Library Programs Keep Kids Learning All Summer Long

Pennsylvania Secretary of Education Dr. Khalid N. Mumin joined kids and their families at the Ambler branch of the Wissahickon Valley Public Library for a Juneteenth story time.

“Libraries are vital hubs for Pennsylvanians, providing the space and resources for learners of all ages – for free. Especially during the summer months when school is not in session, libraries provide educational opportunities and activities at no cost to families, helping kids continue to learn, grow, and keep their brains active,” said Secretary Mumin. “Events like Ambler’s Juneteenth Story Time give kids an opportunity to hear stories from community members and learn new things, and apply what they’ve learned in a hands-on way, both in the library and in their communities.”

In honor of Juneteenth, celebrated annually on June 19, the Ambler branch of the Wissahickon Valley Public Library hosted local community members and families for a Juneteenth story and craft time where kids could learn more about Juneteenth and its history and purpose, and engage in hands-on learning.

According to the 2022 PA Public Library Data Survey, libraries across the Commonwealth received more than 21.8 million visitors in 2022. During these visits, physical copies of books were checked out of local libraries more than 42.7 million times, with nearly half being children’s books.

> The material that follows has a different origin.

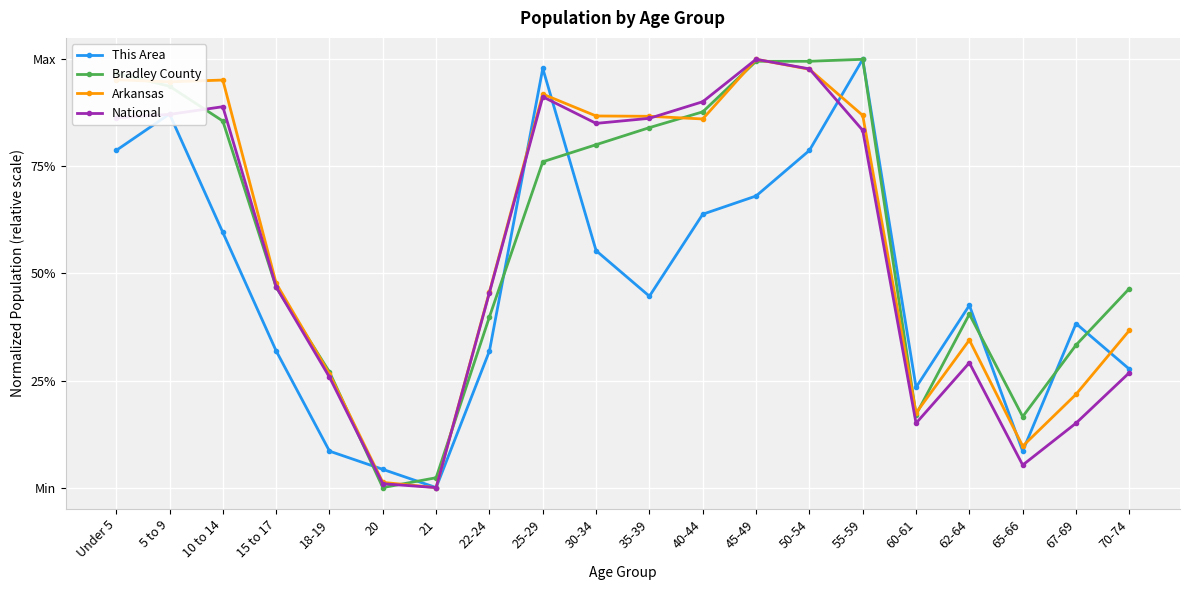

Which has a higher value, 18-19 or 20?

18-19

However, libraries lend a lot more than just physical copies of books. According to the survey, 6,537 computers were provided in libraries for use by the general public and were used over 5 million times throughout the year.

Libraries across the Commonwealth offer services for Pennsylvanians of all ages, but providing programs and services to learners when school is not in session during summer and holiday breaks is one of the many ways to keep kids learning and keep their minds engaged. In 2022, libraries held over 91,000 programs for children ages birth to 11 years old with more than 1.8 million kids attending. More than 14,000 programs were held for young adults ages 12 to 18, with over 143,000 young adults attending.